» **Exercise aim**
In the records below, count every line where the string "installed" appears, and reply with the count only.

****************

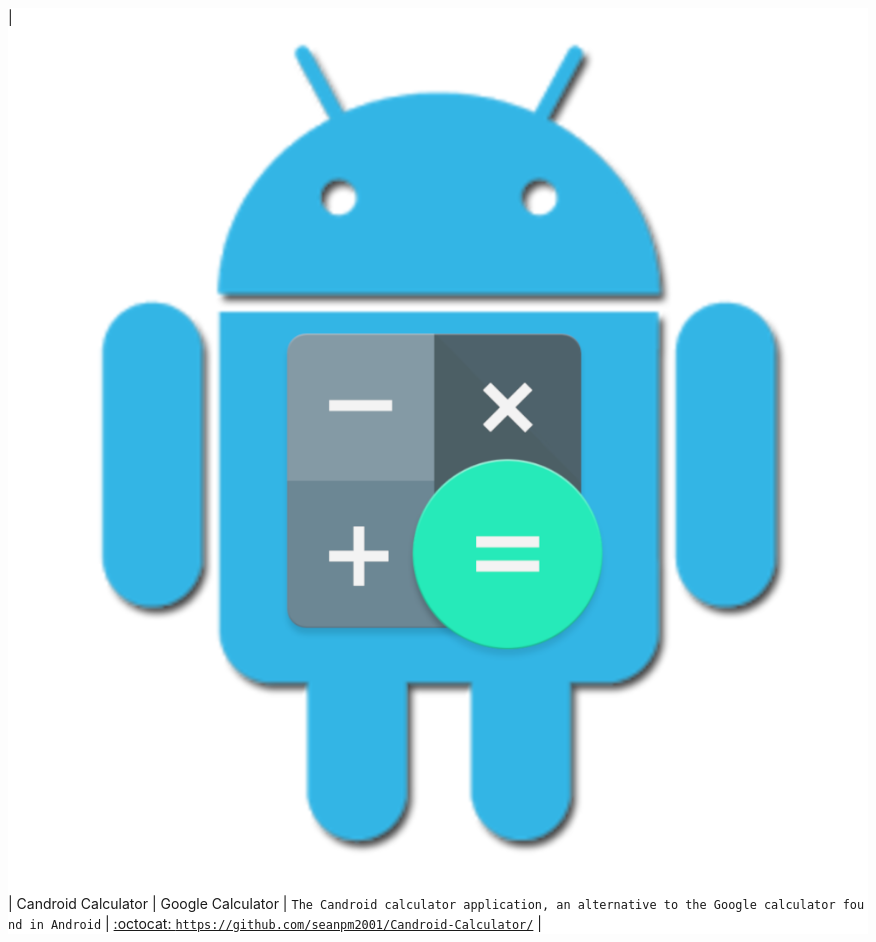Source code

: | ![/Graphics/Droids/Candroid-Calculator/PNG/Candroid-Calculator_Icon_1000p_HighCompression.png](/Graphics/Droids/Candroid-Calculator/PNG/Candroid-Calculator_Icon_1000p_HighCompression.png) | Candroid Calculator | Google Calculator | `The Candroid calculator application, an alternative to the Google calculator found in Android` | [:octocat: `https://github.com/seanpm2001/Candroid-Calculator/`](https://github.com/seanpm2001/Candroid-Calculator/) |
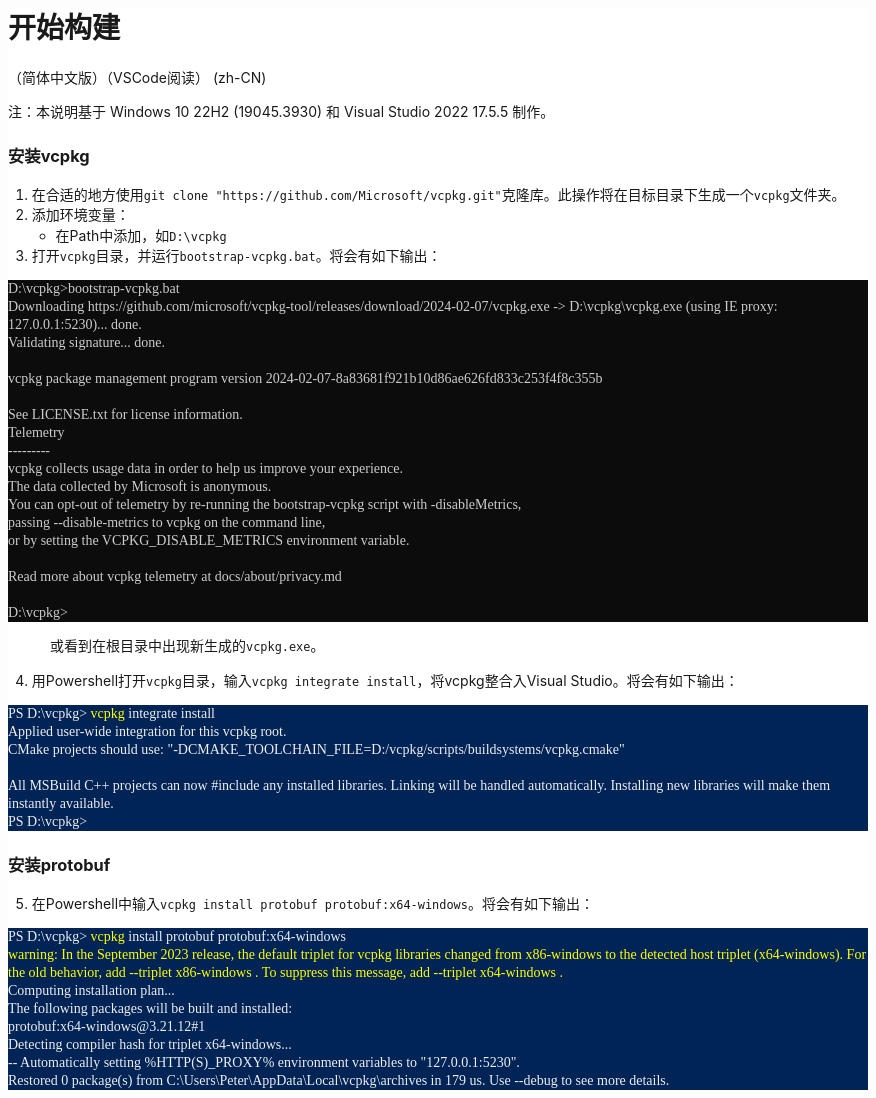 # 开始构建
（简体中文版）（VSCode阅读） (zh-CN)

注：本说明基于 Windows 10 22H2 (19045.3930) 和 Visual Studio 2022 17.5.5 制作。

### 安装vcpkg

1. 在合适的地方使用`git clone "https://github.com/Microsoft/vcpkg.git"`克隆库。此操作将在目标目录下生成一个`vcpkg`文件夹。
2. 添加环境变量：
    - 在Path中添加，如`D:\vcpkg`
3. 打开`vcpkg`目录，并运行`bootstrap-vcpkg.bat`。将会有如下输出：

<div style="background-color: #0C0C0C; font-family: 新宋体; line-height: 18px"><font color=#CCCCCC>
D:\vcpkg>bootstrap-vcpkg.bat<br />
Downloading https://github.com/microsoft/vcpkg-tool/releases/download/2024-02-07/vcpkg.exe -> D:\vcpkg\vcpkg.exe (using IE proxy: 127.0.0.1:5230)... done.<br />
Validating signature... done.<br />
<br />
vcpkg package management program version 2024-02-07-8a83681f921b10d86ae626fd833c253f4f8c355b<br />
<br />
See LICENSE.txt for license information.<br />
Telemetry<br />
---------<br />
vcpkg collects usage data in order to help us improve your experience.<br />
The data collected by Microsoft is anonymous.<br />
You can opt-out of telemetry by re-running the bootstrap-vcpkg script with -disableMetrics,<br />
passing --disable-metrics to vcpkg on the command line,<br />
or by setting the VCPKG_DISABLE_METRICS environment variable.<br />
<br />
Read more about vcpkg telemetry at docs/about/privacy.md<br />
<br />
D:\vcpkg>
</font></div>

&emsp;&emsp;&emsp;或看到在根目录中出现新生成的`vcpkg.exe`。

4. 用Powershell打开`vcpkg`目录，输入`vcpkg integrate install`，将vcpkg整合入Visual Studio。将会有如下输出：

<div style="background-color: #012456; font-family: 新宋体; line-height: 18px"><font color=#EEEDF0>
PS D:\vcpkg> </font><font color=#FFFF00>vcpkg</font><font color=#EEEDF0> integrate install<br />
Applied user-wide integration for this vcpkg root.<br />
CMake projects should use: "-DCMAKE_TOOLCHAIN_FILE=D:/vcpkg/scripts/buildsystems/vcpkg.cmake"<br />
<br />
All MSBuild C++ projects can now #include any installed libraries. Linking will be handled automatically. Installing new libraries will make them instantly available.<br />
PS D:\vcpkg> 
</font></div>

### 安装protobuf
5. 在Powershell中输入`vcpkg install protobuf protobuf:x64-windows`。将会有如下输出：
<div style="background-color: #012456; font-family: 新宋体; line-height: 18px"><font color=#EEEDF0>
PS D:\vcpkg> </font><font color=#FFFF00>vcpkg</font><font color=#EEEDF0> install protobuf protobuf:x64-windows<br />
</font><font color=#FFFF00>warning: In the September 2023 release, the default triplet for vcpkg libraries changed from x86-windows to the detected host triplet (x64-windows). For the old behavior, add --triplet x86-windows . To suppress this message, add --triplet x64-windows .</font><font color=#EEEDF0><br />
Computing installation plan...<br />
The following packages will be built and installed:<br />
    protobuf:x64-windows@3.21.12#1<br />
Detecting compiler hash for triplet x64-windows...<br />
-- Automatically setting %HTTP(S)_PROXY% environment variables to "127.0.0.1:5230".<br />
Restored 0 package(s) from C:\Users\Peter\AppData\Local\vcpkg\archives in 179 us. Use --debug to see more details.<br />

****************

» **The completed task**
2